Hoffritz: Als der ehemalige Notenbankchef Mario Draghi 2012 entschied, die ohnehin lockere Geldpolitik weiter zu lockern, war ich etwas erschrocken. Aber angesichts der aktuell steigenden Inflationsrate haben die Notenbänkler jetzt reagiert und die Geldmenge verknappt. Dass der Staat einen Teil der Heizkosten übernimmt, ist ebenfalls eine hilfreiche Maßnahme. Denn sie vermittelt Sicherheit. Ob die Signale letztendlich stark genug sind, wird sich zeigen.
Der Hitlerputsch 1923 scheiterte, doch der Antisemitismus war bereits allgegenwärtig. Zehn Jahre später waren die Nationalsozialisten an der Macht. Inwieweit hat das Jahr zu einer Radikalisierung der Gesellschaft beigetragen?
Hoffritz: Ökonomische Krisen sind immer ein Nährboden für radikales Gedankengut. Wenn die Preise steigen, wächst die Angst. Die Menschen suchen nach Sündenböcken.

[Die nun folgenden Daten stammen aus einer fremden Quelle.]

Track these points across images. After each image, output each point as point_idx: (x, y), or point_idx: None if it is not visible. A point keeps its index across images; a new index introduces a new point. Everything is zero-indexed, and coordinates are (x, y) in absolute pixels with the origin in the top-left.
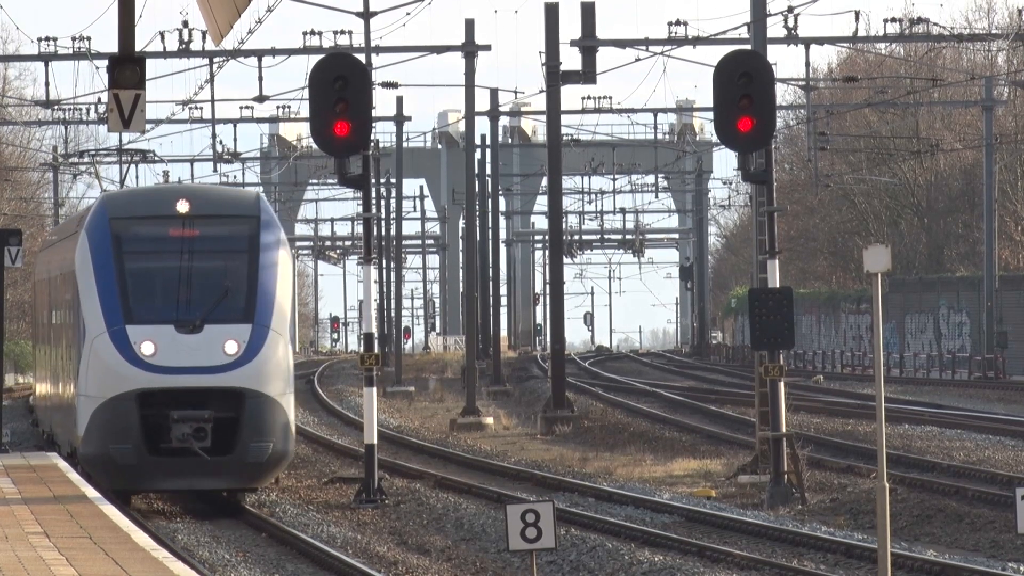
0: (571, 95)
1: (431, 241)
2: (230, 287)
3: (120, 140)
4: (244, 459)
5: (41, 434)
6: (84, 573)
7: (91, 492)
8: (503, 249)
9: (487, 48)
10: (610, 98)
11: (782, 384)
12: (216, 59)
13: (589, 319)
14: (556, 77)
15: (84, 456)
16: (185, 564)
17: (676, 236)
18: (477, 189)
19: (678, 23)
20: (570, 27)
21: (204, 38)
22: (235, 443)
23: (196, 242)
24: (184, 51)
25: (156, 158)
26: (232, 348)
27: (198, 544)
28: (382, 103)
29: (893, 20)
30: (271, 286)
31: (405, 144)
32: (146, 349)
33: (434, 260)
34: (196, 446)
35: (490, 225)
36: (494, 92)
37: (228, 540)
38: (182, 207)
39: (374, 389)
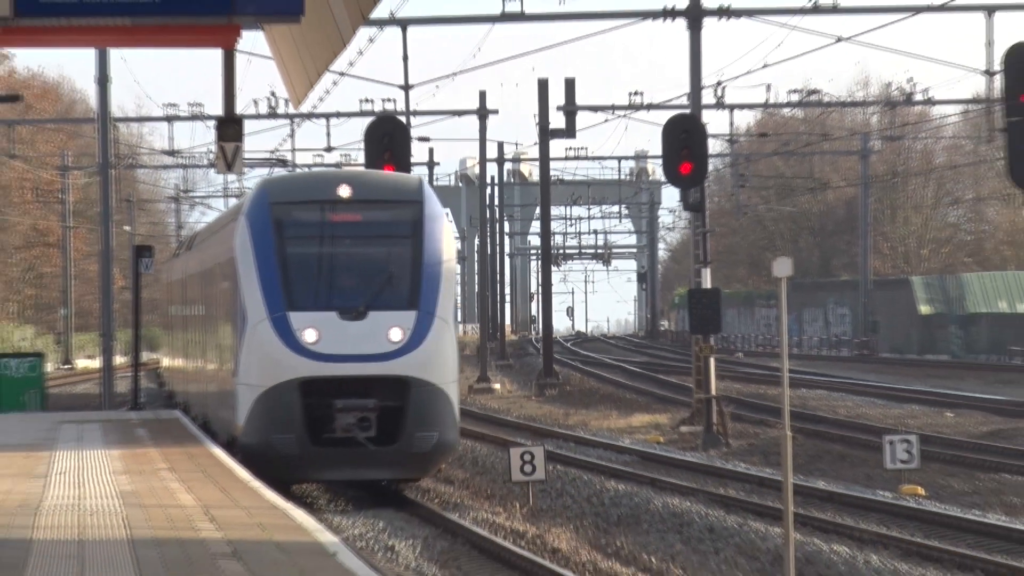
0: (557, 146)
1: None
2: (394, 273)
3: (224, 180)
4: (409, 449)
5: (194, 419)
6: (198, 496)
7: (205, 439)
8: (507, 260)
9: (495, 112)
10: (586, 148)
11: (712, 359)
12: (295, 119)
13: (570, 311)
14: (546, 134)
15: (244, 446)
16: (274, 492)
17: (634, 250)
18: (488, 216)
19: (636, 93)
20: (556, 94)
21: (286, 104)
22: (400, 433)
23: (359, 227)
24: (272, 114)
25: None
26: (397, 335)
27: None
28: (418, 153)
29: (795, 91)
30: (436, 272)
31: (435, 183)
32: (309, 336)
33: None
34: (360, 436)
35: (497, 242)
36: (500, 144)
37: None
38: (344, 192)
39: None
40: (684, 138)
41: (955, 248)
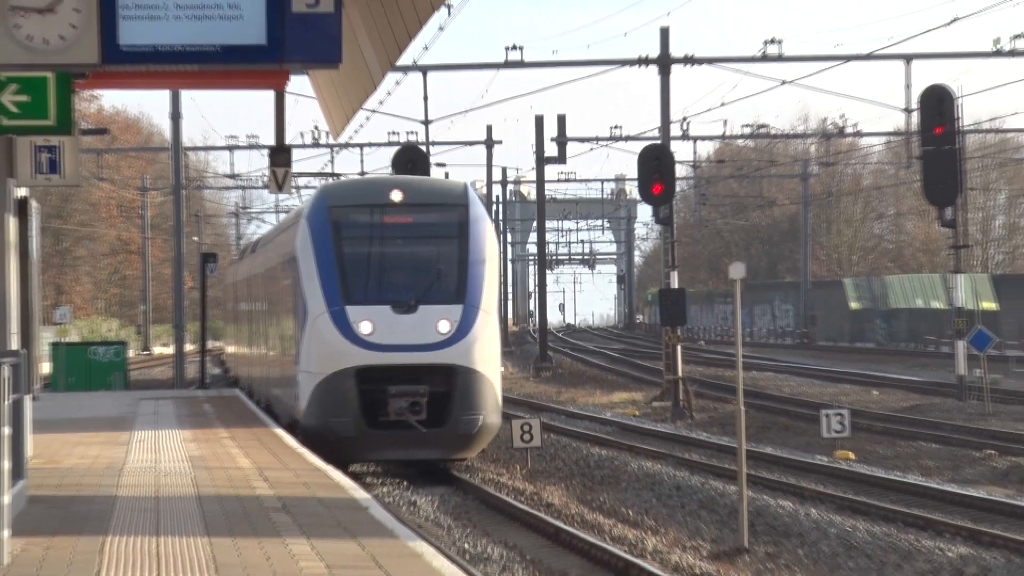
0: (551, 171)
1: None
2: (442, 270)
3: (276, 199)
4: (456, 431)
5: (257, 402)
6: (254, 460)
7: (260, 414)
8: (509, 265)
9: (500, 142)
10: (575, 172)
11: (679, 347)
12: (334, 148)
13: (562, 307)
14: (541, 161)
15: (305, 428)
16: (317, 457)
17: (614, 256)
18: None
19: (616, 127)
20: (550, 127)
21: (327, 135)
22: (448, 416)
23: (410, 228)
24: (315, 144)
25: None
26: (445, 327)
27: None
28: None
29: (747, 125)
30: (480, 269)
31: None
32: (364, 328)
33: None
34: (412, 419)
35: (501, 250)
36: (504, 169)
37: None
38: (396, 196)
39: None
40: (656, 164)
41: (879, 255)
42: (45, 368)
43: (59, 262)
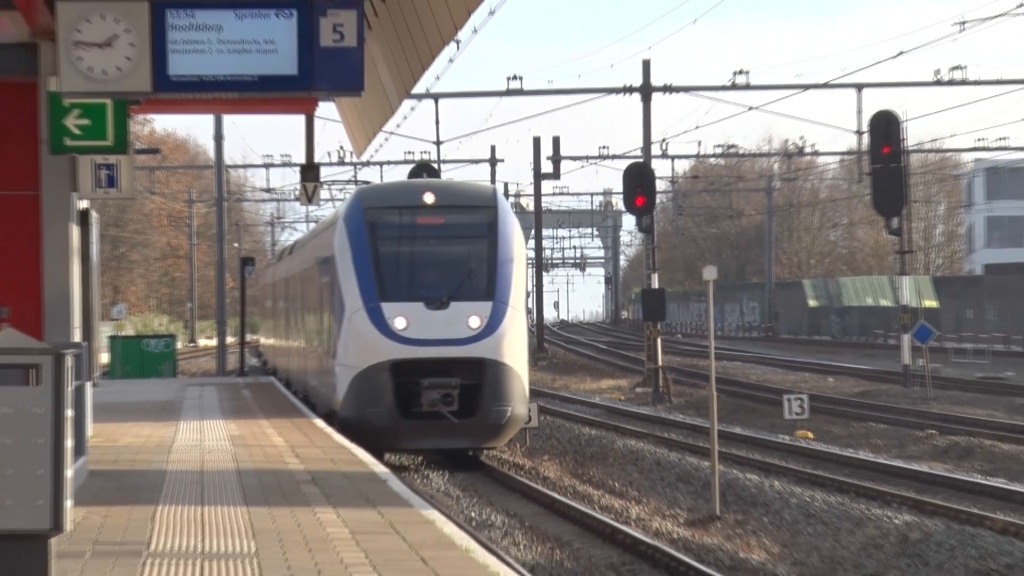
0: (547, 185)
1: None
2: (473, 268)
3: (306, 211)
4: (486, 421)
5: (295, 392)
6: (286, 439)
7: (292, 398)
8: None
9: (502, 160)
10: (567, 187)
11: (659, 339)
12: (357, 166)
13: (556, 305)
14: (538, 177)
15: (342, 418)
16: (345, 438)
17: (603, 260)
18: None
19: (604, 147)
20: (546, 147)
21: (351, 154)
22: (478, 407)
23: (441, 229)
24: (340, 162)
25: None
26: (475, 323)
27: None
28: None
29: (718, 146)
30: (508, 268)
31: None
32: (399, 324)
33: None
34: (444, 410)
35: None
36: (506, 184)
37: None
38: (428, 199)
39: None
40: (638, 180)
41: (834, 259)
42: (104, 358)
43: (116, 265)
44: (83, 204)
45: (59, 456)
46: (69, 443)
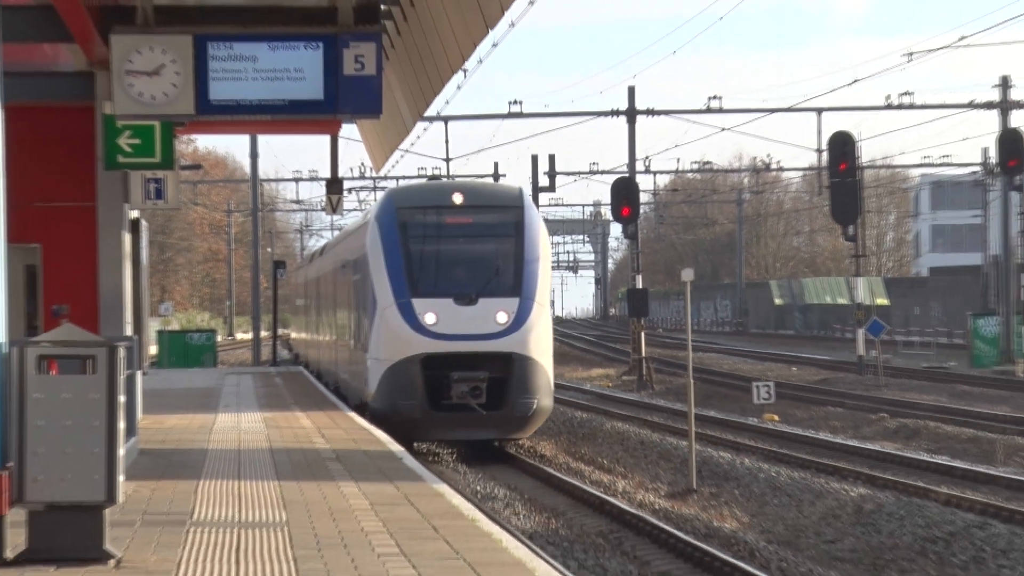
0: (544, 197)
1: None
2: (500, 266)
3: (331, 220)
4: (513, 413)
5: (326, 384)
6: (313, 421)
7: (318, 385)
8: None
9: (504, 175)
10: (562, 198)
11: (642, 333)
12: (376, 180)
13: (552, 303)
14: (536, 189)
15: (374, 410)
16: (362, 419)
17: (593, 264)
18: None
19: (594, 163)
20: (543, 162)
21: (370, 170)
22: (505, 399)
23: (470, 228)
24: (361, 176)
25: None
26: (503, 318)
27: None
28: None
29: (695, 162)
30: (534, 265)
31: None
32: (429, 319)
33: None
34: (473, 402)
35: None
36: None
37: None
38: (457, 199)
39: None
40: (624, 192)
41: (797, 262)
42: (152, 350)
43: (163, 268)
44: (134, 214)
45: (113, 436)
46: (121, 425)
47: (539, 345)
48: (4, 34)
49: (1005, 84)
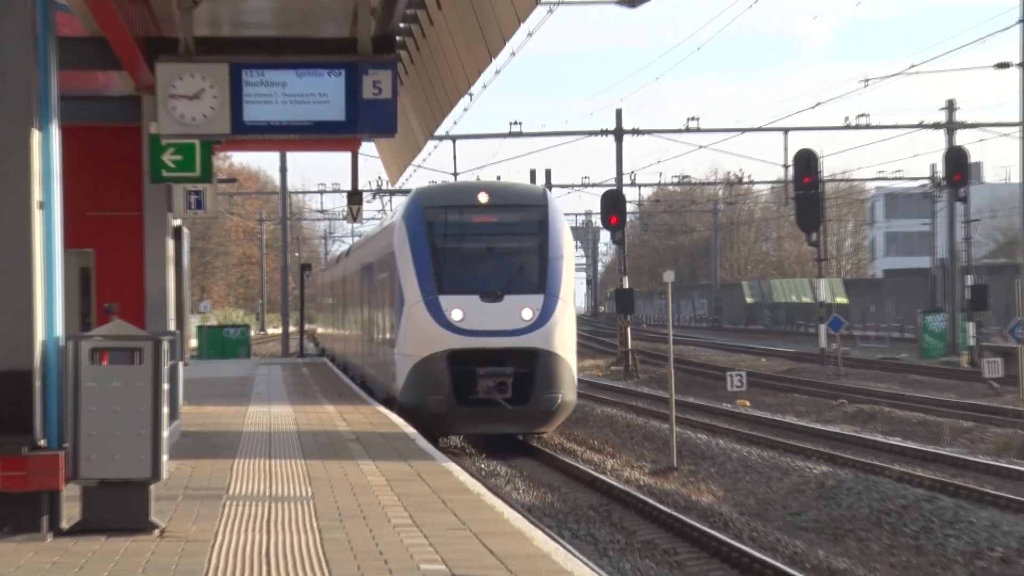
0: None
1: None
2: (525, 263)
3: (352, 228)
4: (538, 408)
5: (352, 378)
6: (335, 407)
7: (340, 374)
8: None
9: None
10: None
11: (628, 328)
12: (393, 193)
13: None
14: None
15: (402, 404)
16: (378, 404)
17: (585, 266)
18: None
19: (585, 177)
20: (540, 177)
21: (386, 183)
22: (531, 394)
23: (495, 227)
24: (379, 190)
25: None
26: (528, 315)
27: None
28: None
29: (675, 176)
30: (559, 263)
31: None
32: (455, 315)
33: None
34: (499, 397)
35: None
36: None
37: None
38: (483, 198)
39: None
40: (613, 203)
41: (767, 265)
42: (193, 343)
43: (202, 270)
44: (176, 222)
45: (157, 420)
46: (165, 410)
47: (563, 341)
48: (61, 63)
49: (950, 107)
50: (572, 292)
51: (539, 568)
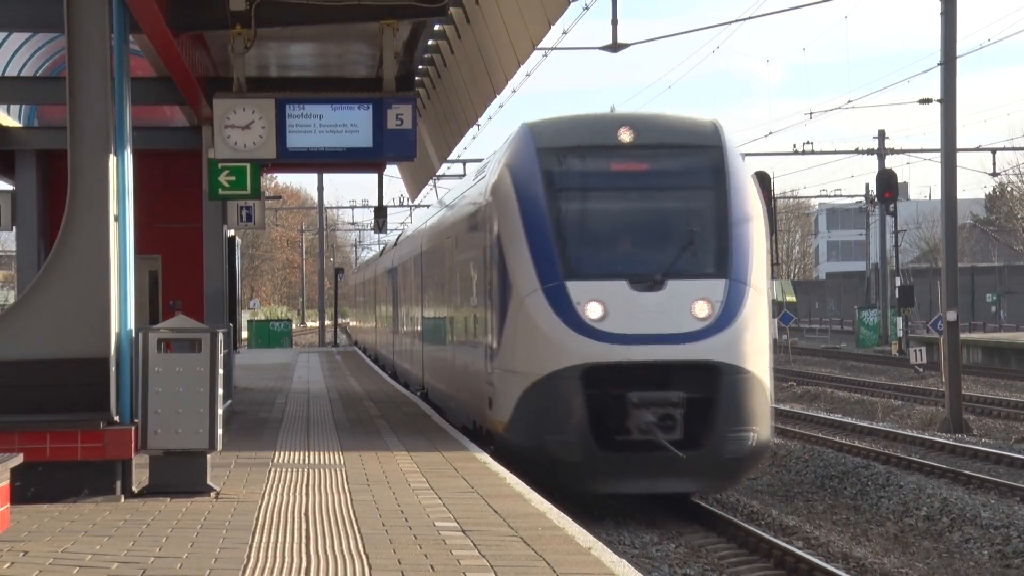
0: None
1: None
2: (695, 233)
3: (378, 237)
4: (721, 454)
5: (405, 384)
6: (363, 387)
7: (368, 361)
8: None
9: None
10: None
11: None
12: (413, 207)
13: None
14: None
15: (507, 446)
16: (397, 384)
17: None
18: None
19: None
20: None
21: (408, 199)
22: (709, 433)
23: (647, 177)
24: (401, 204)
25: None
26: (703, 310)
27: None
28: None
29: None
30: (745, 231)
31: None
32: (592, 312)
33: None
34: (662, 438)
35: None
36: None
37: None
38: (625, 136)
39: None
40: None
41: None
42: (244, 335)
43: (252, 273)
44: (230, 233)
45: (214, 399)
46: (220, 391)
47: (756, 350)
48: (134, 99)
49: (882, 136)
50: (766, 275)
51: (536, 525)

Die großen Zusammenhänge werden oft nicht erkannt, denn Geldpolitik ist komplex und schwer zu verstehen. Das kann gefährlich werden. Damals wurde Jüdinnen und Juden die Schuld gegeben. Heute wird schnell mal auf Spekulanten, gierige Vermieter oder Geflüchtete geschimpft, obwohl die wahren Gründe woanders liegen.
Hanau, Halle, Kassel – die Gewalttaten von rechts häufen sich. Die AfD sitzt seit 2017 im Bundestag. Vor wenigen Wochen wurde eine militante Reichsbürger-Gruppe ausgehoben. Wie beurteilen Sie diesen Rechtsruck?

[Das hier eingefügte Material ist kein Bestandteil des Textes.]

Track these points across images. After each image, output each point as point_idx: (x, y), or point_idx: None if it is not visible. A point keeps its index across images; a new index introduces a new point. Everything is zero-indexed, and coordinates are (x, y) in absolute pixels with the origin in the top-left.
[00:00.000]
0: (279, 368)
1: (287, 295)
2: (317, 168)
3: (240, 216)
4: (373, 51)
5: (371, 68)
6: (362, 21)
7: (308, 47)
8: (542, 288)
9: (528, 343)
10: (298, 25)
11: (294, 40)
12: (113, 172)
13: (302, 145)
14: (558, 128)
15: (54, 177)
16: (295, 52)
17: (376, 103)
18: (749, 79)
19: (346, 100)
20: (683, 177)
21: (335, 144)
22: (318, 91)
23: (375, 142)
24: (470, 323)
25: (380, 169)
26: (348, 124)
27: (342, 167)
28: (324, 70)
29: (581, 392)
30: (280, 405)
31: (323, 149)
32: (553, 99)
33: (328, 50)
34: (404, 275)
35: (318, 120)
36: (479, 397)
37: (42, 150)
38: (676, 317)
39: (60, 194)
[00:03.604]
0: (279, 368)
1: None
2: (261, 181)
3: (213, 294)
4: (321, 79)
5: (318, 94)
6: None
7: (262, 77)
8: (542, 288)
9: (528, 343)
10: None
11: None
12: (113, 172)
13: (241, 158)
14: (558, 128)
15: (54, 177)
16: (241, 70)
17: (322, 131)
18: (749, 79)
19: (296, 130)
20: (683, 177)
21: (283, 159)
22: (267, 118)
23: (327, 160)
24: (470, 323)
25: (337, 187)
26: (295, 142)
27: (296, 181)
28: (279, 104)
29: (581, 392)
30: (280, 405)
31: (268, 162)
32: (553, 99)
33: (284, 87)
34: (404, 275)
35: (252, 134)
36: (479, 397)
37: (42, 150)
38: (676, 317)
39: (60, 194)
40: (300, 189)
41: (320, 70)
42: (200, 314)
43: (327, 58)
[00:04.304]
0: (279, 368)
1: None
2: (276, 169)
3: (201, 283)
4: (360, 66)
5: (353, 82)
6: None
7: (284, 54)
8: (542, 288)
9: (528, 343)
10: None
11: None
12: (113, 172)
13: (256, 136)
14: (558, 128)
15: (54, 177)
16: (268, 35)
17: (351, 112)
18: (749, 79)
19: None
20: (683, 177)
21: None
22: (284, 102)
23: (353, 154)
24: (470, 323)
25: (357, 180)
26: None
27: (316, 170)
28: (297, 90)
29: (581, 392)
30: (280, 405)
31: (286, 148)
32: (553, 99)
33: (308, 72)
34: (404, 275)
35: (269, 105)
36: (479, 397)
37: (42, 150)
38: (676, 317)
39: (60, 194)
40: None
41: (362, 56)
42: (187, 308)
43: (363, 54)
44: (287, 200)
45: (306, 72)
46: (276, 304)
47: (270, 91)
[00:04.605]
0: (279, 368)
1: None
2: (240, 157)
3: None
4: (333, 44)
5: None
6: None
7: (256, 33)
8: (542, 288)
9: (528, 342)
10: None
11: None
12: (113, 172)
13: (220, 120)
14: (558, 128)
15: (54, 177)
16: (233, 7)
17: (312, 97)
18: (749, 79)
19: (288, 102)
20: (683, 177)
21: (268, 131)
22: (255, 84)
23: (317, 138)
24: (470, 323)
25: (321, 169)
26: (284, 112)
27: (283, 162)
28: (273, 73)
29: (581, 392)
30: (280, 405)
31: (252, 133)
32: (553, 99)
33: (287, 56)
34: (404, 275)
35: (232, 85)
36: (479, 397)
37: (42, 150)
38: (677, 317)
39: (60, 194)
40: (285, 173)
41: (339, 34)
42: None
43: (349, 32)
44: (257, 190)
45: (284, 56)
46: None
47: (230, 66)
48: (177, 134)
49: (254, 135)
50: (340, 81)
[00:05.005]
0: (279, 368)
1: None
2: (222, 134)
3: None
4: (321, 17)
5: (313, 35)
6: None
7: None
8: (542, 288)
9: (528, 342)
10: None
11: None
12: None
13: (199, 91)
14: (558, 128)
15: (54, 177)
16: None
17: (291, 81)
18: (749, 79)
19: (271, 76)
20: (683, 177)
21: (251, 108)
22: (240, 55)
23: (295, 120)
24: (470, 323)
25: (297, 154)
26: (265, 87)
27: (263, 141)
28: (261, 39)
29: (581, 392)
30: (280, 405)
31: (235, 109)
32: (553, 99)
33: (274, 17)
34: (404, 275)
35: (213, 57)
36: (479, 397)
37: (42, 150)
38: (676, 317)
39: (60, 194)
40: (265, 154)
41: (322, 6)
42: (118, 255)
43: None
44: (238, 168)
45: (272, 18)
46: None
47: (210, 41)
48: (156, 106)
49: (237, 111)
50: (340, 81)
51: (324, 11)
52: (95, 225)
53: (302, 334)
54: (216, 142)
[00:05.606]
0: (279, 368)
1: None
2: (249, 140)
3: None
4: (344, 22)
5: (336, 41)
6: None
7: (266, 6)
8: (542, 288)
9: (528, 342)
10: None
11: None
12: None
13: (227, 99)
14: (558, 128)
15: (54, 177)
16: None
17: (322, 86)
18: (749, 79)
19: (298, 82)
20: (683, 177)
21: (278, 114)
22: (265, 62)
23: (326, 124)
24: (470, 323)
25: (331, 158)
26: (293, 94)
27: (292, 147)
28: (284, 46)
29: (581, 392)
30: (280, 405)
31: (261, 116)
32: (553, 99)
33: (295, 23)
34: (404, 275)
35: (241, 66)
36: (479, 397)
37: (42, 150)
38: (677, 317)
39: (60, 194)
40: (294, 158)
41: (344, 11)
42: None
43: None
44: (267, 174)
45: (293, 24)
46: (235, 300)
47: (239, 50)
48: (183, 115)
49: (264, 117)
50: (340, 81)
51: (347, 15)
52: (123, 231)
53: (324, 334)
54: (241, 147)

Hoffritz: Dem Wahnsinn sind keine Grenzen gesetzt – auch heute nicht. Die zunehmende Radikalisierung macht mir Sorgen. Dass eine Gruppe von Rechtsextremisten einen Umsturz mit Waffengewalt plant, lässt einen erschaudern. Aber es ist auch eine Warnung davor, dass Demokratie nicht selbstverständlich ist. Sie muss verteidigt werden. Der Blick in die Vergangenheit hilft, um für die Zukunft gewappnet zu sein. Dazu gehört die Erkenntnis, dass wirtschaftliche Schieflagen die Radikalisierung einer Gesellschaft befeuern, weshalb mit Bedacht darauf reagiert werden sollte.
Blicken Sie trotz Ukraine-Krieg, Energiekrise und Inflation optimistisch in das kommende Jahr?
Hoffritz: Niemand weiß, wie lange der Krieg in der Ukraine dauern wird oder wie sich die Energiekrise entwickelt. Solche exogenen Schocks, also Ereignisse mit massiven Folgen für die Wirtschaft, lassen sich nicht vorhersehen. Was die Inflation angeht, bin ich relativ beruhigt. Die Zentralbanken haben die Stoßrichtung geändert und die Politik versucht gegenzusteuern. Gut möglich, dass die Inflation weiter anhält. Das ist keine schöne Entwicklung, denn sie macht uns ärmer. Aber problematisch würde es erst, wenn das Land auf eine Hyperinflation zusteuert. Man darf trotz oder vielleicht wegen der Erfahrung aus 1923 optimistisch sein. Denn die Verantwortlichen haben daraus gelernt und reagieren heute anders als damals.